◆ Required task A
In the passage on Social Security, what is the system's combined employer-employee payroll tax rate?

####################

Social Security's $32 trillion in red ink is 32 percent of the present value of the system's projected taxes. This means Social Security is 32 percent underfunded. In comparison, Detroit's pensions were only 20 percent underfunded before they helped drive the city into bankruptcy. Being 32 percent underfunded means that perpetuating the system in its current form requires an immediate and permanent 32-percent hike in the system's 12.4 percent combined employer-employee payroll tax rate. This means we all need to pay 4 cents in extra taxes for every dollar we earn up to the covered earnings ceiling, now $118,500. The longer we wait to raise taxes, assuming we don't intend to cut benefits, the larger the requisite tax hike will be. And that is something our children will bear. 
What's more, Social Security, a system that has hundreds of thousands of rules, is a user nightmare. In my experience, the staff is so poorly trained that half of their "advice" is either completely wrong, partially wrong, or correct but entirely misleading. 
I'm running for president as a registered write-in candidate. (That means that, unlike a write-in for "Mickey Mouse," votes for me will be counted.) 
My opponents haven't said much about Social Security. I'm not sure if it's because they don't know how to do fiscal accounting or they do know and they are concealing the truth about the nature of our country's long-term fiscal condition. Either way, our kids don't have the luxury anymore of amateur hour in the White House.

####################

◆ Required task B
Revise the listing from its start through the line containing "road: (385, 252)", replacing "objects" with "items" and leaving everything else unchanged.

####################

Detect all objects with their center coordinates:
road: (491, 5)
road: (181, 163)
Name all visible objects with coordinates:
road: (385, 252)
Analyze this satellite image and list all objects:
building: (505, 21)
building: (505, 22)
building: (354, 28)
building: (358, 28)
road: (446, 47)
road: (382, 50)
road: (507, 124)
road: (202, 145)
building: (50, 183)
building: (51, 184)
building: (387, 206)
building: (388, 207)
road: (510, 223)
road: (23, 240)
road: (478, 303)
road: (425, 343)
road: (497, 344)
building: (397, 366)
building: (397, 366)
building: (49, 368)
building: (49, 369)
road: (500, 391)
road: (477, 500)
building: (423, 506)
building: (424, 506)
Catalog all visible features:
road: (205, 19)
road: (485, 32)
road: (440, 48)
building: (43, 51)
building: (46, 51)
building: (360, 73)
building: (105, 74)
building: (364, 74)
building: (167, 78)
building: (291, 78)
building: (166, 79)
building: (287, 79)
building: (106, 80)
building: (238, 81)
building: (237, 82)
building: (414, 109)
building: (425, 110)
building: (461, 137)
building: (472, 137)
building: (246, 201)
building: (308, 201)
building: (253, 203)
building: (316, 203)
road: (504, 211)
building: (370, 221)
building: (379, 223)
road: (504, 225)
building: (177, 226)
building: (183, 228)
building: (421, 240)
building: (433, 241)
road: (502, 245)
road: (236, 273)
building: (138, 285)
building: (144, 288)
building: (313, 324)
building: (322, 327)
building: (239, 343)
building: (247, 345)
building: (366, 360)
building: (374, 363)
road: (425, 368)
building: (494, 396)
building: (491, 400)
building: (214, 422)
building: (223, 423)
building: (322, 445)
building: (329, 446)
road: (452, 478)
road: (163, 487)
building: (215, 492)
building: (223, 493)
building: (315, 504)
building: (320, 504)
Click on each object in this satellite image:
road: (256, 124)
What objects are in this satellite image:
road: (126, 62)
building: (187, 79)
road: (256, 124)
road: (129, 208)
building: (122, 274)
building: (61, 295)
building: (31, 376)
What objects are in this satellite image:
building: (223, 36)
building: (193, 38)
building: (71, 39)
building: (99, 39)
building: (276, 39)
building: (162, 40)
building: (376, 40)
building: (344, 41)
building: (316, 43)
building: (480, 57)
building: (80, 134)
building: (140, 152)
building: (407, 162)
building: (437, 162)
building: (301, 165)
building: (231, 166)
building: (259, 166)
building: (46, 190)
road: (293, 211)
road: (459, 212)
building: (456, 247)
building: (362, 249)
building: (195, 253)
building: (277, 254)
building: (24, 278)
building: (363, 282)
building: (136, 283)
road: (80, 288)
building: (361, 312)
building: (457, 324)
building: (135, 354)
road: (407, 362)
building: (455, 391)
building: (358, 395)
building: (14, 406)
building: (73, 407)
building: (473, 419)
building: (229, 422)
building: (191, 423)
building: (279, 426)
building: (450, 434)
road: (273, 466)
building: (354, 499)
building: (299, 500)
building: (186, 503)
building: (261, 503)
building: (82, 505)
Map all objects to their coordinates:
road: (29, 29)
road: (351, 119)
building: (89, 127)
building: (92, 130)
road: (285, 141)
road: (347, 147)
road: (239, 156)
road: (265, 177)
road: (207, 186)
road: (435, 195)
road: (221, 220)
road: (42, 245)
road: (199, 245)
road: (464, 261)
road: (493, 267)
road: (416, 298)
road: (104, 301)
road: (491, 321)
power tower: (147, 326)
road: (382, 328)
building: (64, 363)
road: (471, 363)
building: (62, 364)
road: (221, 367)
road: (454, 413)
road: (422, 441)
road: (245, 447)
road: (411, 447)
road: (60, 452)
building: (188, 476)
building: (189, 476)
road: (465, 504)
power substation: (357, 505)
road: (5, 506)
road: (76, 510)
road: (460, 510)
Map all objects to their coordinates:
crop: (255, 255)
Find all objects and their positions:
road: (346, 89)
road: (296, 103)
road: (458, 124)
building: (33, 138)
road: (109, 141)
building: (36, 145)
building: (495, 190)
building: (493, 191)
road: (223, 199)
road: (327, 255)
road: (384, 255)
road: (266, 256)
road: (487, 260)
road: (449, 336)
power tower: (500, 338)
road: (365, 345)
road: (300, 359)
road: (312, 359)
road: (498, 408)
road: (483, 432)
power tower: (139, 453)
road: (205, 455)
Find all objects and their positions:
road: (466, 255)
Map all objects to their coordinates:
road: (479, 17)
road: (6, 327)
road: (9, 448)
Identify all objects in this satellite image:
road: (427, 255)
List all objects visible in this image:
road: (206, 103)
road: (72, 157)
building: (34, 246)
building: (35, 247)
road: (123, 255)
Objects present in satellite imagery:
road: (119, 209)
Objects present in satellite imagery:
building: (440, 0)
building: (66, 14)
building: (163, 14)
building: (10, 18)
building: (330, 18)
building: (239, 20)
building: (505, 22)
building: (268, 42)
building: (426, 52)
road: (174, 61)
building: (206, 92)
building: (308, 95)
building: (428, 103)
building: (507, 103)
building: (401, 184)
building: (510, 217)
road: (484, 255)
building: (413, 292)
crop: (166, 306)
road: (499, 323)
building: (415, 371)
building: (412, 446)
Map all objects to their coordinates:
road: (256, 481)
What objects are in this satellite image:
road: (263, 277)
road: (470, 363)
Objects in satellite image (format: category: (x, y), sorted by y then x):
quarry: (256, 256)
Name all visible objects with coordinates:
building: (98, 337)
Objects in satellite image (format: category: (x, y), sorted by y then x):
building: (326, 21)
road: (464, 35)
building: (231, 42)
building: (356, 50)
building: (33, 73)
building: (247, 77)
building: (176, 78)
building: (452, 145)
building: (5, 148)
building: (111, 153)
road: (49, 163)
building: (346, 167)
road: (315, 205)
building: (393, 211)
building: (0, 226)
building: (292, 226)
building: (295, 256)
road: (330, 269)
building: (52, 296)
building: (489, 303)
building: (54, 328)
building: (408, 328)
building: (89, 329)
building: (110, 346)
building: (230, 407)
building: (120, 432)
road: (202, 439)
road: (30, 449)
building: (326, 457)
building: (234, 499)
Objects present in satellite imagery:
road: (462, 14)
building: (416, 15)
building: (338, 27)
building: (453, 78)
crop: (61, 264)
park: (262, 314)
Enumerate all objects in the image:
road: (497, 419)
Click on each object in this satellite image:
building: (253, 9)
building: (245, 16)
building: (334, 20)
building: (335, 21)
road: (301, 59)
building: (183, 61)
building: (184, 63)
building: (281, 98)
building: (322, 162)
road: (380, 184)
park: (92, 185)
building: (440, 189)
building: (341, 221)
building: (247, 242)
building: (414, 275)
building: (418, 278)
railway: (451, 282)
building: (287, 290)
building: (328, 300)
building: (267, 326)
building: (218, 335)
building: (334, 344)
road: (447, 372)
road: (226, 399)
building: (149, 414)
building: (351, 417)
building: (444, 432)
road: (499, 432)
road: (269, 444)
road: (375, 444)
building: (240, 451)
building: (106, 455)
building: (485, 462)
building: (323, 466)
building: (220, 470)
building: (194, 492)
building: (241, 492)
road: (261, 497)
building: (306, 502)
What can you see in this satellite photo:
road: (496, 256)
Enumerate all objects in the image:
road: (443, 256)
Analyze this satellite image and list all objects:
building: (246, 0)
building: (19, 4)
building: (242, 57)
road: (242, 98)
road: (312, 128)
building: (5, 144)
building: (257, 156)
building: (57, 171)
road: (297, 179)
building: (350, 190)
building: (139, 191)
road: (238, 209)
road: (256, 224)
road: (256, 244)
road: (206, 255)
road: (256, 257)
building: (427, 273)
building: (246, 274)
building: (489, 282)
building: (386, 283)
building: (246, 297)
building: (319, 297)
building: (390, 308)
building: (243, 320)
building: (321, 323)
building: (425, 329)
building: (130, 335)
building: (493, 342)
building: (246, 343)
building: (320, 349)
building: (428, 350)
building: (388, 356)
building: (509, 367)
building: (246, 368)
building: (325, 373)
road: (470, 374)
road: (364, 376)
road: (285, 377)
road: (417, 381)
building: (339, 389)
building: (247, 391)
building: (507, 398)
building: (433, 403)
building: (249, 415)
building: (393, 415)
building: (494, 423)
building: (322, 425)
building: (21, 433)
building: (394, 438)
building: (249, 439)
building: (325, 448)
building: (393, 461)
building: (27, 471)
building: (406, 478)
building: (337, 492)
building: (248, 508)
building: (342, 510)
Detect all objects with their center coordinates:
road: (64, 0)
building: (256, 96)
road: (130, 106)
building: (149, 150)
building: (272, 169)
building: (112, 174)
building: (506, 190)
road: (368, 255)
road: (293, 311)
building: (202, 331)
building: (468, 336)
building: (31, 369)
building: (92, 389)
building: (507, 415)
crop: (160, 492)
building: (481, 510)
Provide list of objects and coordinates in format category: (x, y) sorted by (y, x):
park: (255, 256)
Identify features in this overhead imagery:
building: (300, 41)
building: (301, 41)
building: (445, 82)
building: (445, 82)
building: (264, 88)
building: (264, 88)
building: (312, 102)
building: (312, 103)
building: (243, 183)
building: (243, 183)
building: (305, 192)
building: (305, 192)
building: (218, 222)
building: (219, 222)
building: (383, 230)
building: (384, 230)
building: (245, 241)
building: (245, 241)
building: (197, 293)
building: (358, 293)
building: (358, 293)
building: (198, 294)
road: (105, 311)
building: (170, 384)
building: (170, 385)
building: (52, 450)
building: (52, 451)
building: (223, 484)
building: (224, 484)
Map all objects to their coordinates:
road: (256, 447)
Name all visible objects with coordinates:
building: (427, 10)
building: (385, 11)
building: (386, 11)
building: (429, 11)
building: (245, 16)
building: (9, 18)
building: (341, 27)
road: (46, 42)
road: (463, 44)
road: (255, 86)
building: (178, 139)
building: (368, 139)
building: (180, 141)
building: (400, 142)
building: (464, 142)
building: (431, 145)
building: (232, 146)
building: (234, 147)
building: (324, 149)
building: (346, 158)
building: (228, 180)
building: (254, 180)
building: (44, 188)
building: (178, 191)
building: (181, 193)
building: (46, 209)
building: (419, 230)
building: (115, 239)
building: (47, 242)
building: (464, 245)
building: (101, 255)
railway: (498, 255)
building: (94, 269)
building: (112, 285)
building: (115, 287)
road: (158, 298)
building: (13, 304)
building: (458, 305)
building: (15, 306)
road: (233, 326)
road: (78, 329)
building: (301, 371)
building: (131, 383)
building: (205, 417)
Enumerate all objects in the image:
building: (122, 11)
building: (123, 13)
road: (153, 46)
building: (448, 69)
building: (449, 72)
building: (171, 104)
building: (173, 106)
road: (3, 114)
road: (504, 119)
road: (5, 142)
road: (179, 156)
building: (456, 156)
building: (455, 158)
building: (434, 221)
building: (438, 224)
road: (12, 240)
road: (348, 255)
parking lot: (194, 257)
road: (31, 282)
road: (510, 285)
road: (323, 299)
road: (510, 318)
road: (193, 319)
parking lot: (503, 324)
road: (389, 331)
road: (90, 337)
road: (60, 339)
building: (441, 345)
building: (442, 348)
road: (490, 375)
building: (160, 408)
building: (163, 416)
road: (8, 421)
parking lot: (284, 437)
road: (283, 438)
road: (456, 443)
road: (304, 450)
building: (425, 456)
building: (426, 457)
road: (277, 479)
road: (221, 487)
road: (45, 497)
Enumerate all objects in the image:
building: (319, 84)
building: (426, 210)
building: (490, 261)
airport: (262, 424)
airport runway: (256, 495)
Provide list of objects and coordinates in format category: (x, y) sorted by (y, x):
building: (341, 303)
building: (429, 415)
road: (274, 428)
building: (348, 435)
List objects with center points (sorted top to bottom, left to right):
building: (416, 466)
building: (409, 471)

####################

◆ Written response A
12.4 percent

◆ Written response B
Detect all items with their center coordinates:
road: (491, 5)
road: (181, 163)
Name all visible items with coordinates:
road: (385, 252)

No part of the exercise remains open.